─── Exercise data ───

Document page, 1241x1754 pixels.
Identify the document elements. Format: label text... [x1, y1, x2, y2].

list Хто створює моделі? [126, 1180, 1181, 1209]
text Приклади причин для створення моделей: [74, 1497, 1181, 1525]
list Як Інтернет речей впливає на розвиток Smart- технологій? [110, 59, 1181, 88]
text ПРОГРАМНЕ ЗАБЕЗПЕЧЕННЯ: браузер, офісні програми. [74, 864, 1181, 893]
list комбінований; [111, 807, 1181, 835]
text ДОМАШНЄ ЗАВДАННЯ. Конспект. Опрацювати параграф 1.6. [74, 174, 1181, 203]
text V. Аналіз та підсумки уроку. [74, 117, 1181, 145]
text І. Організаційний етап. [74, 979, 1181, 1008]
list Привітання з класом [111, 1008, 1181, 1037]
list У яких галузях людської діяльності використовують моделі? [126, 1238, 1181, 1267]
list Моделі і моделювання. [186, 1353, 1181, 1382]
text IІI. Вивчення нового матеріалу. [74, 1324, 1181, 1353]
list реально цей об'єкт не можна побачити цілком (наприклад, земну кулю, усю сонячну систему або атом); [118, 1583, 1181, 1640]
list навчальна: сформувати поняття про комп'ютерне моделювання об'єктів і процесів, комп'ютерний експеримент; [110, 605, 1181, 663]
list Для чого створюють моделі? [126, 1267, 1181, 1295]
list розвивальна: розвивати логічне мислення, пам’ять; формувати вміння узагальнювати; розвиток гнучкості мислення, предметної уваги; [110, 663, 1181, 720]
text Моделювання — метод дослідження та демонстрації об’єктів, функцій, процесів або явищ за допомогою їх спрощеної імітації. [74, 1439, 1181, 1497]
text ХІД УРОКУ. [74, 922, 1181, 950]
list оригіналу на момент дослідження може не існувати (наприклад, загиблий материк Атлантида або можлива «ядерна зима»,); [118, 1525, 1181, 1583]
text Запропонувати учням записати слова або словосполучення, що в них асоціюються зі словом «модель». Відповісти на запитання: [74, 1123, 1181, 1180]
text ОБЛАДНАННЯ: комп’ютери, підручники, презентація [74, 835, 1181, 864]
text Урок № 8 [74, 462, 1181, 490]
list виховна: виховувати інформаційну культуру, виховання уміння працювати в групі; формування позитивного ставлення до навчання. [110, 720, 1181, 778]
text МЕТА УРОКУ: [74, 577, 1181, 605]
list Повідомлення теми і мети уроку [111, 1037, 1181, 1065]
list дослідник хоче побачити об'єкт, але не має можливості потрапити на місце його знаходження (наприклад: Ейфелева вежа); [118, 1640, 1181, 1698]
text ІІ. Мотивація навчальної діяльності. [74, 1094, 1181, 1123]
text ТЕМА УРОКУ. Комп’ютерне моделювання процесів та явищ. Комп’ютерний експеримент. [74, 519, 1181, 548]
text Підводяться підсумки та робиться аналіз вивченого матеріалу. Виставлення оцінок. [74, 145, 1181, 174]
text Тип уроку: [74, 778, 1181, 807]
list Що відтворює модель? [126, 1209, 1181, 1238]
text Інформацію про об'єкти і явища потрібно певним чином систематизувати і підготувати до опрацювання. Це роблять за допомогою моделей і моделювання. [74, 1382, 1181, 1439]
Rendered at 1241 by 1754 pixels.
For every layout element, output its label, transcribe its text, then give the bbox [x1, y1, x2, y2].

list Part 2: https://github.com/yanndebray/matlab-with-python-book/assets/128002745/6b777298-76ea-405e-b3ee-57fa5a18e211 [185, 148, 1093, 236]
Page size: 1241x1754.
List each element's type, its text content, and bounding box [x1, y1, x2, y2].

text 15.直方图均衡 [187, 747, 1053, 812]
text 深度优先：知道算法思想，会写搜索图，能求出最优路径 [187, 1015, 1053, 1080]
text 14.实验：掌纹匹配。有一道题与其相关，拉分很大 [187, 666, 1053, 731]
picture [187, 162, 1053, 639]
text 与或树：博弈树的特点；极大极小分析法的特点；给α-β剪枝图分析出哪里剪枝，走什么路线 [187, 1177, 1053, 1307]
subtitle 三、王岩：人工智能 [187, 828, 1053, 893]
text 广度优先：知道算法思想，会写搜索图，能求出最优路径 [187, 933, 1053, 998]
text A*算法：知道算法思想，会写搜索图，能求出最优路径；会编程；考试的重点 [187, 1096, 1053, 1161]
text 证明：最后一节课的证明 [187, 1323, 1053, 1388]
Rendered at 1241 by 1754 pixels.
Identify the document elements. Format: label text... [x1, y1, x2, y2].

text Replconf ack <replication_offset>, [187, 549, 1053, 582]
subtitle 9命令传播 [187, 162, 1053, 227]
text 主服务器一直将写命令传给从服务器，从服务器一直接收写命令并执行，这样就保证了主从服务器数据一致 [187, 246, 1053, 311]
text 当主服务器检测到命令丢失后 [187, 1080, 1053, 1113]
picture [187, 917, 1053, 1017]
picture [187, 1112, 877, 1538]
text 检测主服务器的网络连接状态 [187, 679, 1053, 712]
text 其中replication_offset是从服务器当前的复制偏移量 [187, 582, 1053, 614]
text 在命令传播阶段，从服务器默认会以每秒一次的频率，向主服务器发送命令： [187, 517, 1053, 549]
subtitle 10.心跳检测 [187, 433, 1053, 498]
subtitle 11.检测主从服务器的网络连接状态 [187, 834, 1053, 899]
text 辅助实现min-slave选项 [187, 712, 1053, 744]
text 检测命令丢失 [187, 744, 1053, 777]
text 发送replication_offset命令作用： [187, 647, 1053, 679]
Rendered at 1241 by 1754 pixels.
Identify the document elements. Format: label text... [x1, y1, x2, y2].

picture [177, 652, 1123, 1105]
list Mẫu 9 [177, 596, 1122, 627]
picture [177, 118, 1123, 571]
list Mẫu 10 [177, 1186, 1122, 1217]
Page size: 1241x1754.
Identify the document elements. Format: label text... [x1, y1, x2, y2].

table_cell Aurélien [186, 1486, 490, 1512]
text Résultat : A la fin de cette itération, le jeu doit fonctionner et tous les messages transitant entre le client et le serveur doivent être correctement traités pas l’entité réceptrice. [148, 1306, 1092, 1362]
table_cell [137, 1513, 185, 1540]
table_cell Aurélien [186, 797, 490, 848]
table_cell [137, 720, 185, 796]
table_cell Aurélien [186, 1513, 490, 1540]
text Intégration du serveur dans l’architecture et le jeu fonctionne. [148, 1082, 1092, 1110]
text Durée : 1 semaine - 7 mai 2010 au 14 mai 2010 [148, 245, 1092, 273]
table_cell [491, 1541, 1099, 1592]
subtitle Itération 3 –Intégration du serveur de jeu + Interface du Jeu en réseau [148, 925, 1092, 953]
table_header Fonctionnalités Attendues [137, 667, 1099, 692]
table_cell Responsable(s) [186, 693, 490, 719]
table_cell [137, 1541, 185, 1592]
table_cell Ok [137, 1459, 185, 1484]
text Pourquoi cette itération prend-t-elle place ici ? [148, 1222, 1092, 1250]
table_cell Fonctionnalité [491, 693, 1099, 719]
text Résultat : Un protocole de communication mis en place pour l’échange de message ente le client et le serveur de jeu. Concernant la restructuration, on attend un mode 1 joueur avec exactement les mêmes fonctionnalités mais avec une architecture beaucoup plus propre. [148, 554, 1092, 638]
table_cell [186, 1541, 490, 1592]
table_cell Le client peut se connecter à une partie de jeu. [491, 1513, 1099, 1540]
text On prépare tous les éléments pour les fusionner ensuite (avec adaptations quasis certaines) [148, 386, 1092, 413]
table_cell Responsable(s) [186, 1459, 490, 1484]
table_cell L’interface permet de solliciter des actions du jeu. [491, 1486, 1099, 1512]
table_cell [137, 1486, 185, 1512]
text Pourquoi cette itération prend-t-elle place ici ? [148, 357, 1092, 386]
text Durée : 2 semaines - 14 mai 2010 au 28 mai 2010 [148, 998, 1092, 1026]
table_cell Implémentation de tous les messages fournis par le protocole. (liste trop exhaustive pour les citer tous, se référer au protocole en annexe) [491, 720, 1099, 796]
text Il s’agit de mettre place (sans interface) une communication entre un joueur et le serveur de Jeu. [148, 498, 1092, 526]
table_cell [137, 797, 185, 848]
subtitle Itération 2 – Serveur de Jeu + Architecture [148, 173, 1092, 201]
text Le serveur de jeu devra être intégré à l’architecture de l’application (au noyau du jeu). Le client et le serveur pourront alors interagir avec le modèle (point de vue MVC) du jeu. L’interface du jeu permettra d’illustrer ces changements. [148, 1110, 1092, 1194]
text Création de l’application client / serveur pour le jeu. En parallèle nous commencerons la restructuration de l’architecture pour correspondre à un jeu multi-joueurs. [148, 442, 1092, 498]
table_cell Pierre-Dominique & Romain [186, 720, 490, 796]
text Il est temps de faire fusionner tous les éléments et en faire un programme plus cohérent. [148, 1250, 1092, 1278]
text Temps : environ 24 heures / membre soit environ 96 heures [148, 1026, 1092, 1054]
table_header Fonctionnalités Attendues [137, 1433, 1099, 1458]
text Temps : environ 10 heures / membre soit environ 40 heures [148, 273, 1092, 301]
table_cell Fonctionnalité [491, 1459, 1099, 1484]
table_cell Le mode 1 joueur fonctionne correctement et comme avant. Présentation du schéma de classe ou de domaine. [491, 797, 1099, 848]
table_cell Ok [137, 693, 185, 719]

───

■ **Task instructions**
In the entries above, find each line that includes the string "допомогою" and copy it.

■ **Completed exercise**
text Моделювання — метод дослідження та демонстрації об’єктів, функцій, процесів або явищ за допомогою їх спрощеної імітації. [74, 1439, 1181, 1497]
text Інформацію про об'єкти і явища потрібно певним чином систематизувати і підготувати до опрацювання. Це роблять за допомогою моделей і моделювання. [74, 1382, 1181, 1439]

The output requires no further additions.